For its first half-hour, Flight enraptures you with thrilling action and a troubling moral quandary. But after it descends from its high-wire act, it becomes a fairly standard story about a substance abuser and his difficulty getting permanently sober.
The opening scenes are terrific. Commercial airline pilot Whip Whitaker (Denzel Washington) awakens in a hotel room where he and a flight attendant have spent the night indulging in sex, booze and cocaine. Duty calls, however, and another line of coke gets Whip to the airport, where he has an early departure. In the cockpit, he takes a few hits of oxygen from the mask by his controls. Suddenly, all your worst fears about pilots unfit to fly are staring you in the face.

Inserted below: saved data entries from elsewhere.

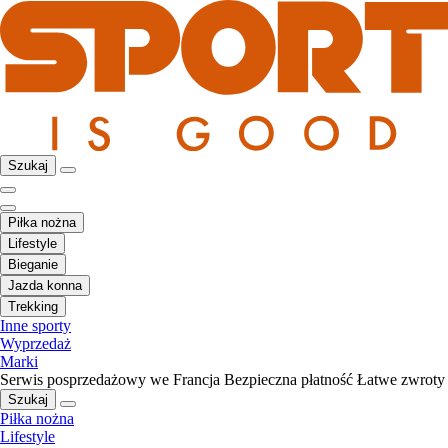
Szukaj
Piłka nożna
Lifestyle
Bieganie
Jazda konna
Trekking
Inne sporty
Wyprzedaż
Marki
Serwis posprzedażowy we Francja
Bezpieczna płatność
Łatwe zwroty
Szukaj
Piłka nożna
Lifestyle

The wrinkle is that Whip's exactly the pilot you want steering a plane wracked with massive mechanical failure - which is what happens after he downs some vodka and cedes control to his copilot. The aircraft suddenly loses altitude, and Whip manages to land it via crazy, instinctive measures. Six lives are lost, but the vast majority of passengers and crew survive. Whip is a hero, except that he had a .24 blood-alcohol level when pulled from the crash. This poses an interesting dilemma that complicates the ensuing crash investigation.
The film's exciting liftoff is intercut with the actions of an earthbound junkie named Nicole (Kelly Reilly). We don't learn who she is until Whip winds up in the same hospital she's in following an overdose. Nicole starts to clean up, but Whip continues to self-destruct. Nevertheless, their lives continue on parallel paths until the end of the movie. Flight's pat closing sequences are at odds with the complexities presented earlier on. They travel the conventional route and threaten to vastly simplify this story into one of an addict's redemption.
Perhaps it was inevitable that the drama on the ground could never equal the excitement of the action that occupies the movie's beginning sequences. Yet there are many stellar performances among the film's ground crew, and they break up the midsection's slog. Don Cheadle as the lawyer the union hires to represent Whip, and John Goodman as Whip's dealer, are real standouts, as is James Badge Dale in his one scene as a cancer patient. And in his first live-action feature since 2000's Cast Away, director Robert Zemeckis (Back to the Future, Forrest Gump) at least shows he still has a vivid visual sensibility.